Para o estudo, pesquisadores da Universidade de Connecticut (EUA) recrutaram uma coorte nacional de 622 mulheres estadunidenses, com idades entre 18 e 42 anos, para responder a um questionário online anônimo sobre o uso de maconha, álcool e tabaco durante a gravidez. As participantes foram questionadas sobre seu próprio uso, bem como sobre suas percepções de segurança e potenciais riscos para o feto, o parto e o desenvolvimento infantil.
Entre as participantes que já haviam engravidado, 25,9% relataram o uso de maconha durante a gravidez. Esse percentual foi ligeiramente superior aos 23,6% que relataram o uso de tabaco e muito maior do que os 8,2% que relataram o uso de álcool.
Os pesquisadores afirmaram que a frequência média do uso de maconha durante a gravidez foi de duas vezes por semana, sendo os cigarros de maconha e os charutos de maconha os métodos de consumo mais comuns.
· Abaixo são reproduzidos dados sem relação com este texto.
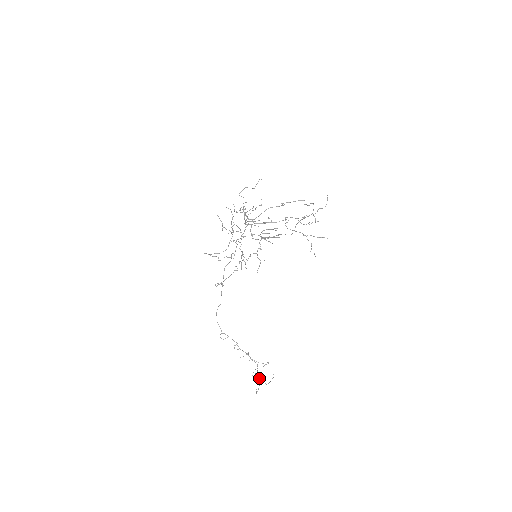
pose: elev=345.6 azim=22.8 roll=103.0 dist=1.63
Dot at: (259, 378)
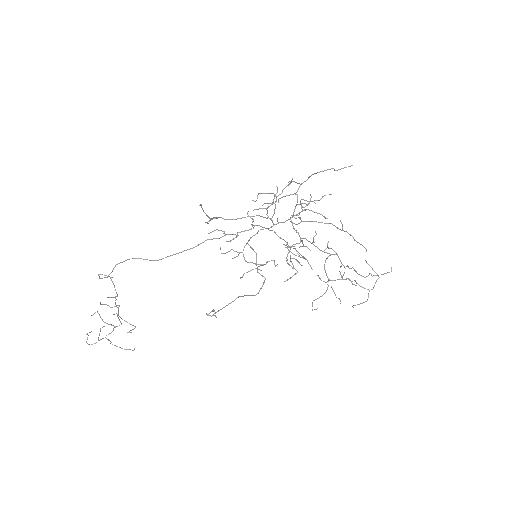
Dot at: occluded
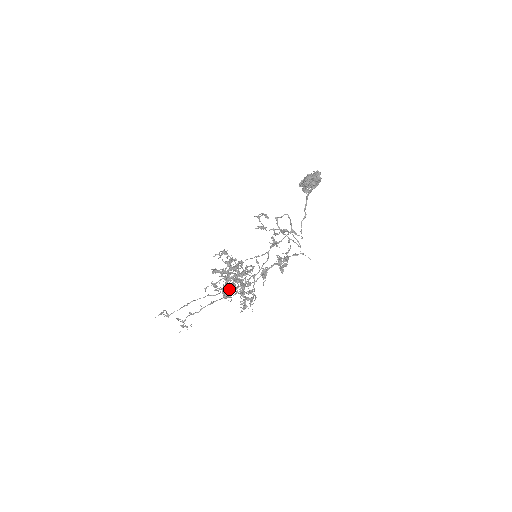
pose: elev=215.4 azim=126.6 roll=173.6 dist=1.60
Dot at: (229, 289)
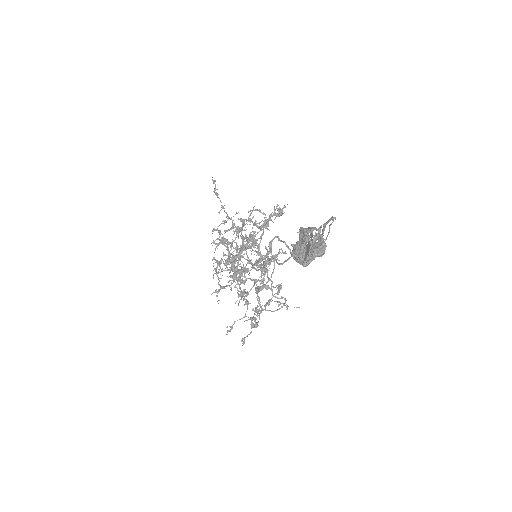
Dot at: (233, 269)
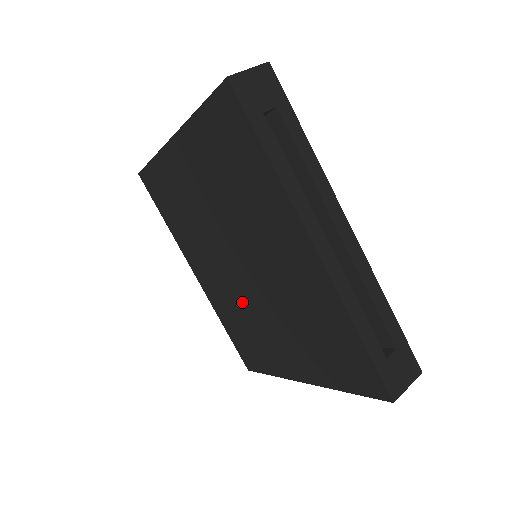
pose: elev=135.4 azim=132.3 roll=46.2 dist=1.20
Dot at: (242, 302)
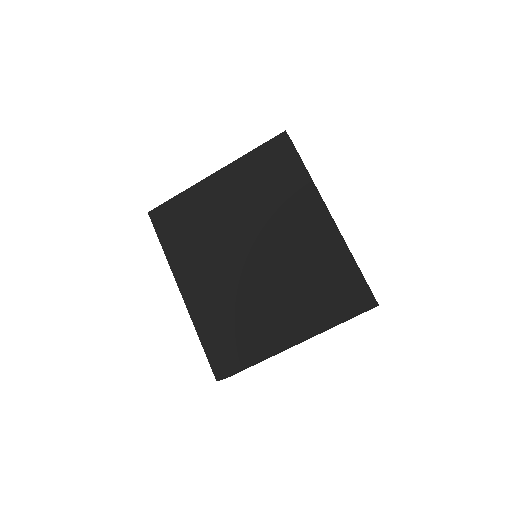
Dot at: (240, 292)
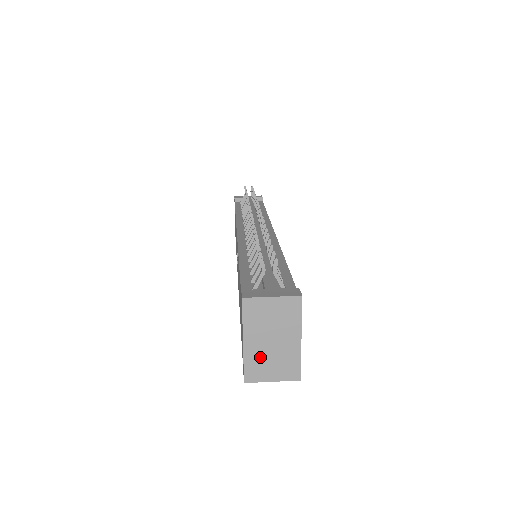
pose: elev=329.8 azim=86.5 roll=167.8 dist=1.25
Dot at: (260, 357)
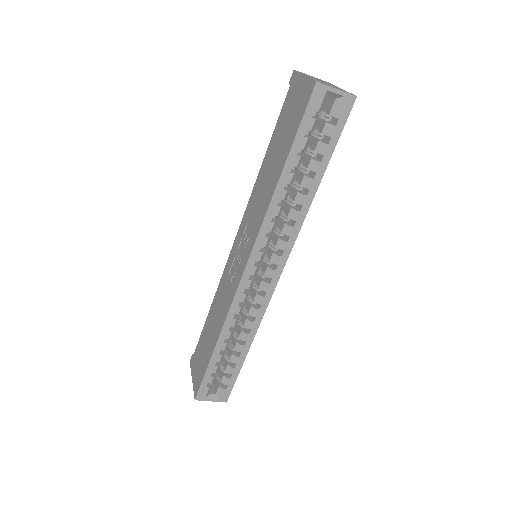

As participantes que usaram maconha durante a gravidez relataram com mais frequência o alívio de sintomas, incluindo náuseas, ansiedade, distúrbios do sono e dor.
O estudo constatou que as participantes consideravam a maconha relativamente mais segura durante a gravidez do que o álcool ou o tabaco. Os pesquisadores afirmaram que essas percepções podem ser influenciadas pelo uso da maconha para aliviar sintomas relacionados à gravidez, bem como por mudanças sociais e culturais mais amplas em torno da maconha.
“Os resultados indicam que as mulheres em idade fértil consideram a cannabis relativamente segura durante a gravidez, particularmente para o controle dos sintomas”, concluíram os pesquisadores.
Os pesquisadores afirmaram que as descobertas destacam a necessidade de educação direcionada e mensagens precisas sobre o uso de maconha durante a gravidez, levando em consideração também os fatores sociais, culturais e emocionais que podem influenciar o uso de substâncias durante a gestação.